Corrections Department officials called the situation "intolerable," and said state monitors were clamping down on prison management. "We're monitoring real heavy, and I think our monitoring unit does a great job," Gasko said Friday. "In terms of what was happening a year ago, last August and September, there's nothing like that going on."

Since last summer, employees lost control over a pod of 88 inmates in December when a squabble over a pilfered soda escalated into a riot. In January, a prisoner whose stepdaughter works as a correctional officer at Kit Carson died of a heroin overdose there. And in March, the prison lacked the minimum number of guards to safely run an overnight shift when state monitors stopped in to check. A prison captain blamed for the shortage lost his temper and destroyed the metal detector at the facility's entrance as he abruptly quit. The riot occurred Dec. 2. CCA had turned off soda machines because inmates were stealing tokens for them, and prison managers could not figure out how. A guard confronted an inmate who had a soda, and chaos ensued. Some prisoners shoved a cola machine through a door, broke the locks and nearly gained access to an outer room. Six prisoners were charged with rioting, but those charges were dropped when the judge strongly questioned the prison staff's handling of the incident. The judge dropped three of the cases early on, saying prosecutors couldn't even show probable cause. The inmates charged with rioting simply were trying to avoid a barrage of tear gas, he told prosecutors and CCA officials. Neither CCA nor the state Department of Corrections publicized the event. Generally, serious disturbances at state prisons are reported.

Guards said they had to bail out of the housing unit for their own safety, and shoved furniture against the broken door to prevent the uproar from spilling into other sections of the prison. Supervisors lobbed tear gas containers into the unit. Other than a guard who needed medical attention for an allergic reaction to the tear gas, no was injured.

CCA was not required to reimburse local governments for court costs. "Basically, the bottom line is, the taxpayers are funding all of it," said District Attorney Mark Adams, whose jurisdiction covers Burlington.

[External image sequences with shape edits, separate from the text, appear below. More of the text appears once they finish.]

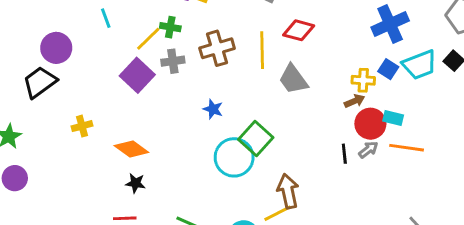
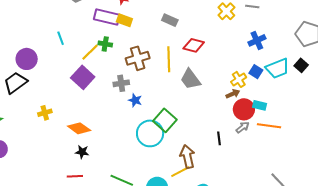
blue cross: (390, 24) -> (257, 40), size x0.7
gray cross: (173, 61) -> (121, 83), moved
yellow cross: (363, 80) -> (239, 79), turned -35
black line: (344, 154) -> (219, 138), moved

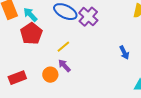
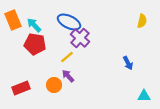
purple cross: (88, 17) -> (80, 38), moved
red pentagon: (31, 34) -> (35, 44), turned -30

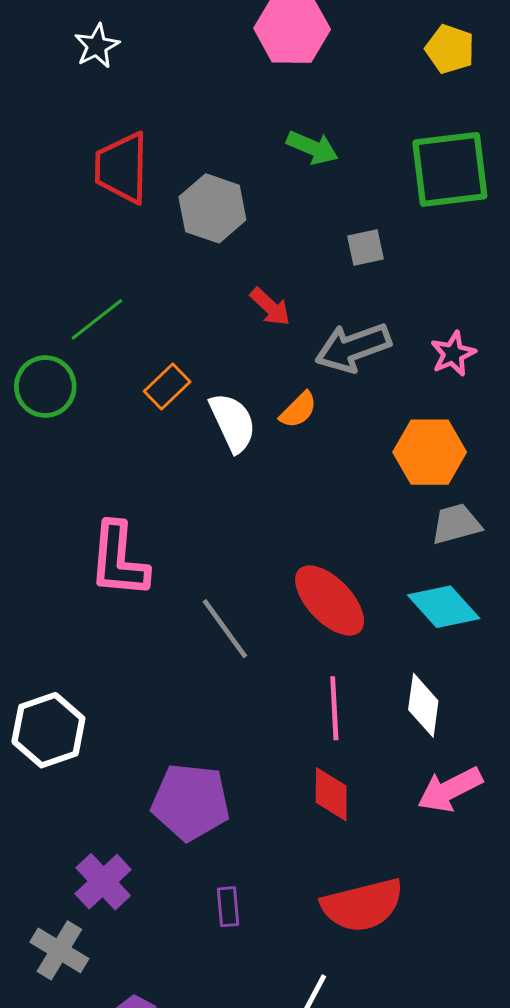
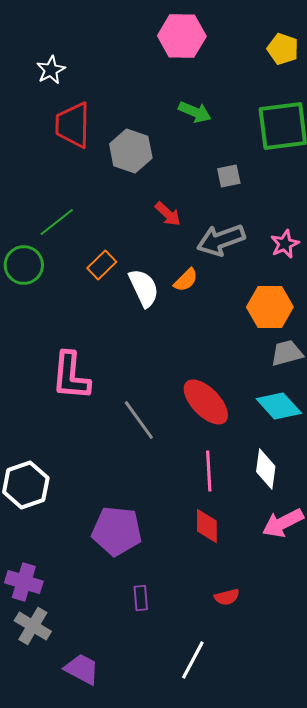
white star: (97, 46) -> (51, 70), moved
purple cross: (103, 882) -> (24, 582), moved, turned -30
red semicircle: (362, 905) -> (227, 597), size x0.5

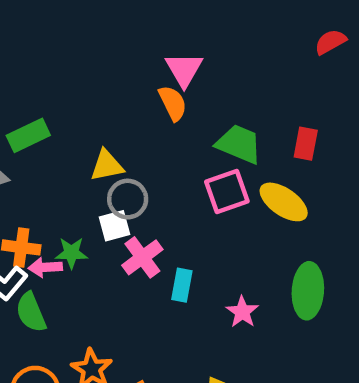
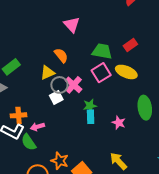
orange semicircle: (173, 103) -> (61, 55), moved
red rectangle: (306, 144) -> (130, 45), turned 56
green star: (71, 253) -> (90, 106), moved
pink cross: (142, 257) -> (74, 85), moved
pink arrow: (45, 267) -> (37, 127), moved

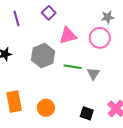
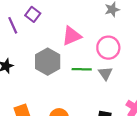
purple square: (49, 13) -> (33, 14), moved
pink circle: (100, 38) -> (108, 48), moved

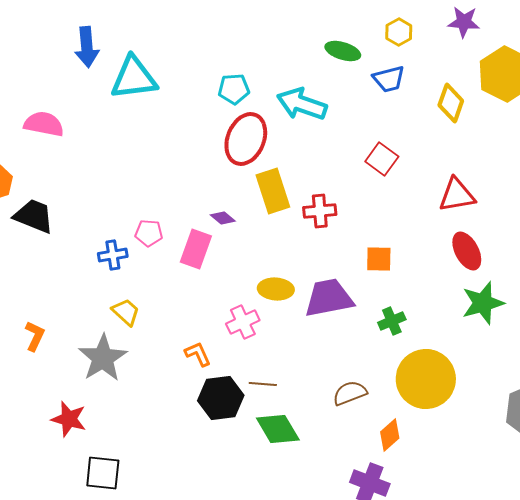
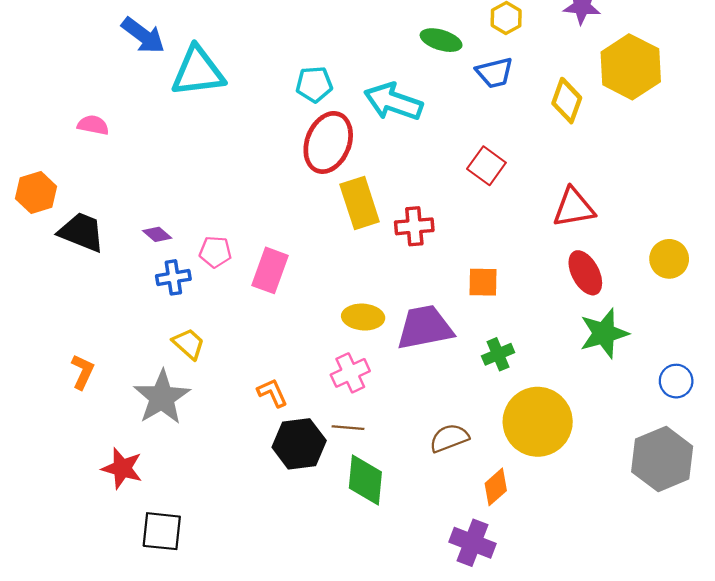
blue arrow: (87, 47) -> (143, 35), turned -48
pink semicircle: (44, 124) -> (93, 125), size x0.7
purple diamond: (223, 218) -> (157, 234), moved
pink cross: (243, 322) -> (350, 373), moved
green diamond: (278, 429) -> (365, 480), turned 36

CCA spokeswoman Susan Hart pointed out that while the county did not seek reimbursement, "We paid over $837,000 last year in Kit Carson County property taxes."

A month and a half after the riot, prisoner Michael Schrecongost, 46, died of a heroin overdose in his cell. Schrecongost had a history of drug abuse before serving time for kidnapping and sexual assault.

Prison managers did not learn that guard Robin Turman was his stepdaughter until after his death, said Hart. Turman kept her job as a correctional officer, and still works at Kit Carson, Hart said. Investigators remain baffled about the source of the heroin, but it was never linked to Turman. "She didn't interact with him. She was not posted to that unit," Hart said, adding that Turman's bosses praise her as a hardworking professional. Turman did not return calls for comment.

State prisons require employees to report relatives in the prison system, and the state does not allow both in the same prison, Gasko said. As for the staff shortages, Gasko said the March inspection was an isolated incident. "I know how much our people are checking them. They show up unannounced. I feel very comfortable that we're on top of their issues," he said.

The number of prisoners at Kit Carson has shrunk from 759 last July to 309 currently, in part because of the prison's struggle to keep employees. Also, a new state prison opened this year in Sterling and the corrections department has transferred inmates there from private lockups. Sterling's opening siphoned inmates from all four private prisons.

Colorado houses 1,672 prisons in private lockups, 63 percent less than last July, according to figures provided by Lou Archuleta, head of the department's private prison monitoring unit.

Owens, however, has said he wants to increase the state's reliance on private prisons. This year's fluctuations do not represent a departure from the governor's plans. "His commitment to private prisons remains very strong," Wadhams said. "The long-term projection is we will still need these private facilities."